The first signs are emerging about whether President Obama’s Patient Protection and Affordable Care Act does what he says it will do.

Nearly 1 million young adults gained health care coverage in the first quarter of 2011, according to the National Center for Health Statistics at the Centers for Disease Control and Prevention (CDC). Federal officials say the increase in coverage of 19- to 25-year-olds is a direct result of the provision in the health care reform law that allows children to remain on their parents’ health insurance plans until age 26. This provision went into effect in September 2010.

“As a mom, I know how scary it is to think about what could happen to your kids if they go without health care coverage, which is what makes (this) news so important,” Health and Human Services Secretary Kathleen Sebelius said in a conference call. “Thanks to the Affordable Care Act, hundreds of thousands more young people have the health care coverage they need.”

These results are similar to data from other sources.

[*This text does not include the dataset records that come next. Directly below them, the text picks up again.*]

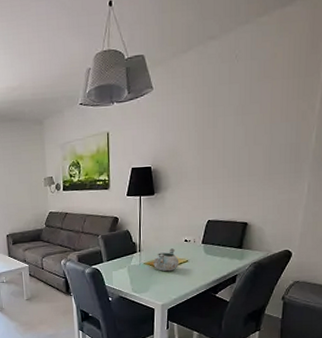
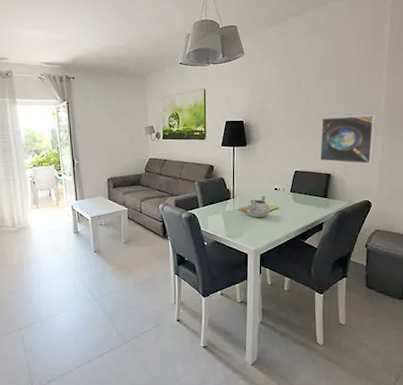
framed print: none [236,154,303,210] -> present [319,115,375,164]

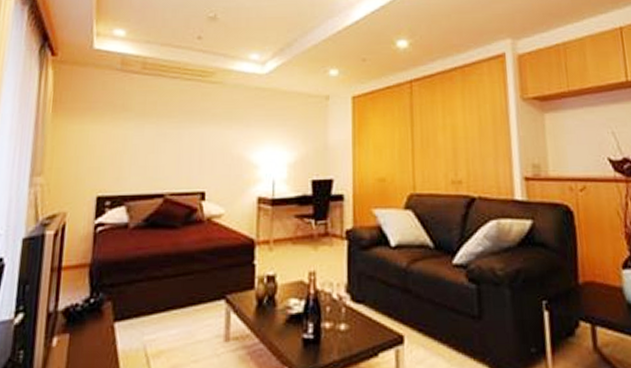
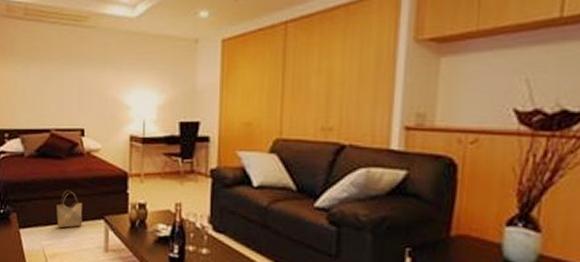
woven basket: none [165,265,199,316] -> present [56,190,83,228]

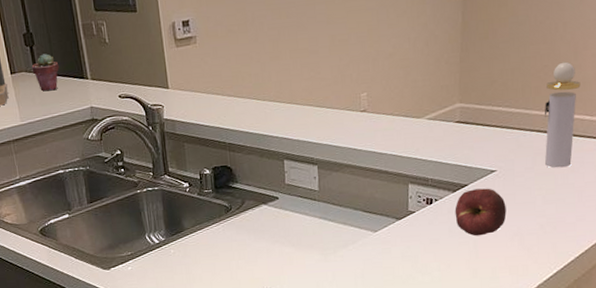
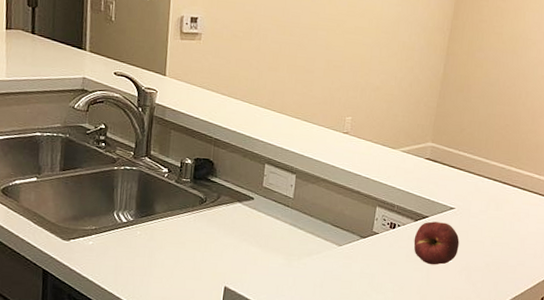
potted succulent: present [31,54,59,92] -> none [29,17,59,54]
perfume bottle: present [544,61,581,168] -> none [496,124,534,216]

A Gallup-Healthways Well-Being Index survey showed the rate of insured adults age 18 to 25 rose 4.1 percent from the first quarter of 2010 to the first quarter of 2011. And earlier this year, the Census Bureau reported that an additional 393,000 adults age 19 to 25 picked up health insurance in 2010 compared with 2009.

Elizabeth Wilson, who lives near Indianapolis, told The Associated Press that when she turned 23, her mother’s health insurance plan dropped her when she was in the hospital for treatment of an inflamed pancreas. Thanks to federal health care reform, Wilson has been able to get back on her mother’s health insurance policy.

“It means I don’t have to spend every penny I make to get health care,” said Wilson, now 24. “I can use some of it to further my studies or buy food.”